begin DATA LISTING
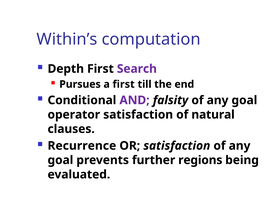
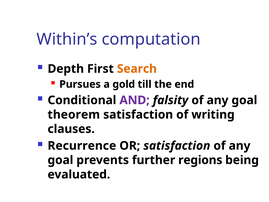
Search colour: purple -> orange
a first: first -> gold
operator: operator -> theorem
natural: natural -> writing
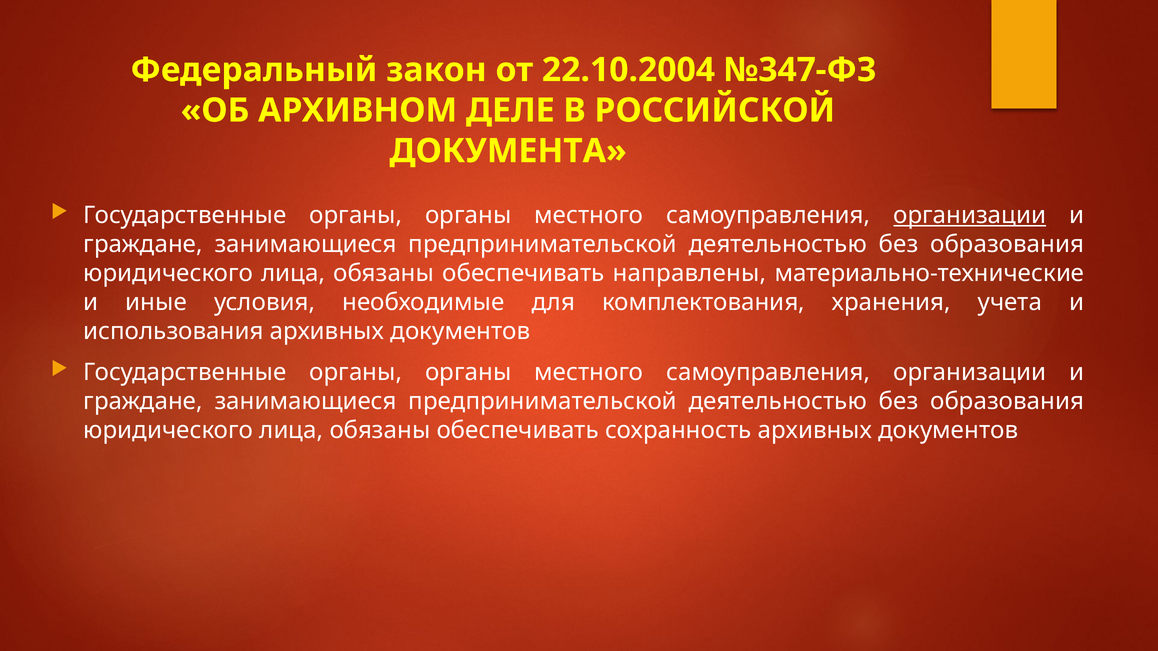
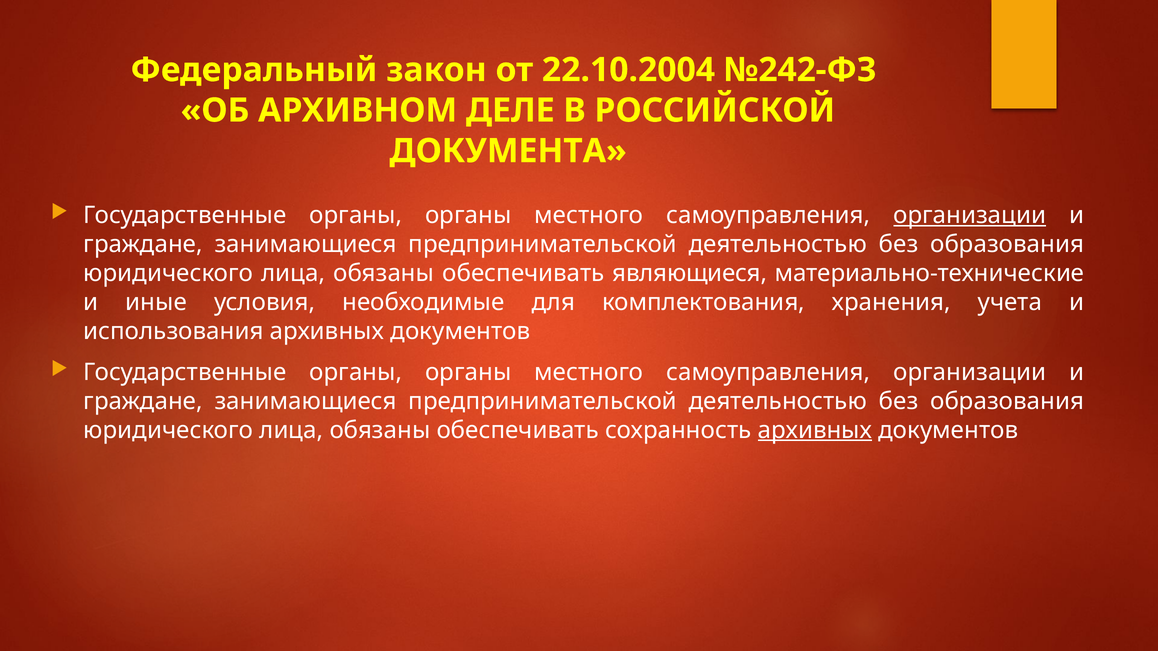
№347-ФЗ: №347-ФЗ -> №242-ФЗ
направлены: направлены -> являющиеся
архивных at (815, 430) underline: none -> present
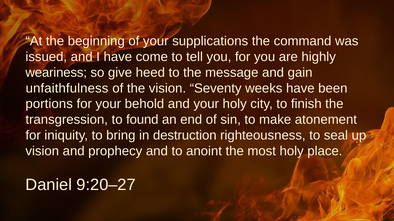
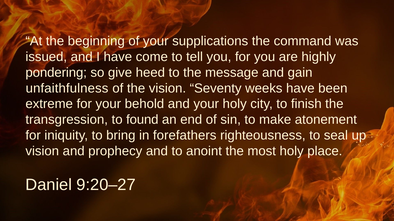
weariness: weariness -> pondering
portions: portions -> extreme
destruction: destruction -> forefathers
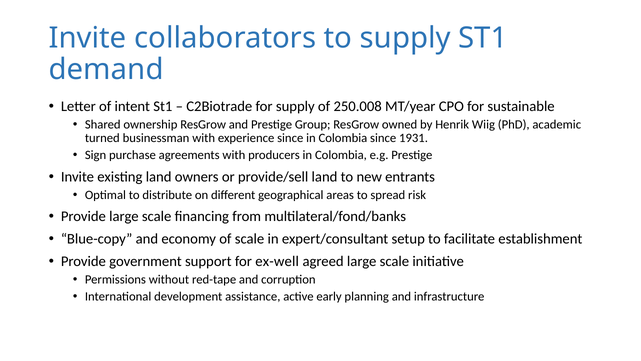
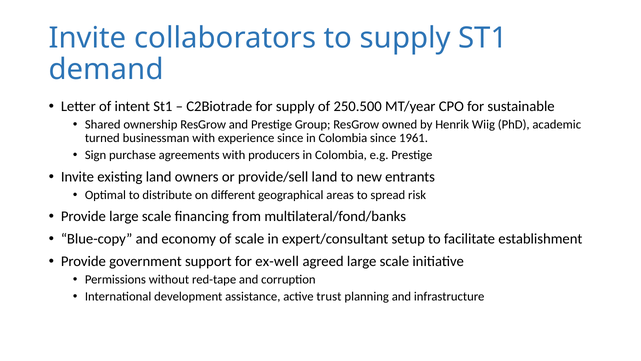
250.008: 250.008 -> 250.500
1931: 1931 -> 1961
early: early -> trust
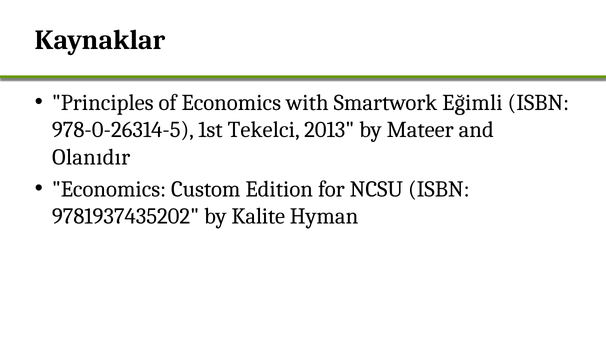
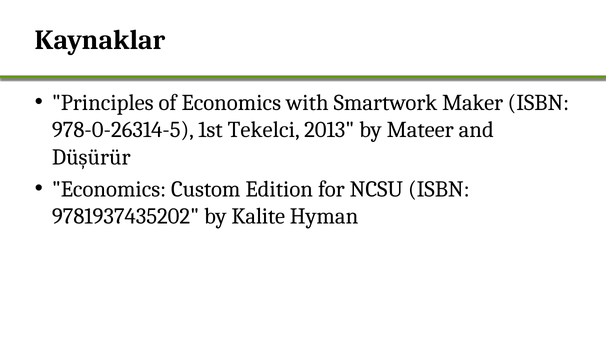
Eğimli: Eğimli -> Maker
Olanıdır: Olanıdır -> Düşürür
end DATA LISTING
_SET PROBLEM_
Copy the lines above word for word, leaving out the pictures.

_ANSWER FOR THE TASK_
Search colour: purple -> orange
a first: first -> gold
operator: operator -> theorem
natural: natural -> writing
№347-ФЗ: №347-ФЗ -> №242-ФЗ
направлены: направлены -> являющиеся
архивных at (815, 430) underline: none -> present
weariness: weariness -> pondering
portions: portions -> extreme
destruction: destruction -> forefathers
250.008: 250.008 -> 250.500
1931: 1931 -> 1961
early: early -> trust
Eğimli: Eğimli -> Maker
Olanıdır: Olanıdır -> Düşürür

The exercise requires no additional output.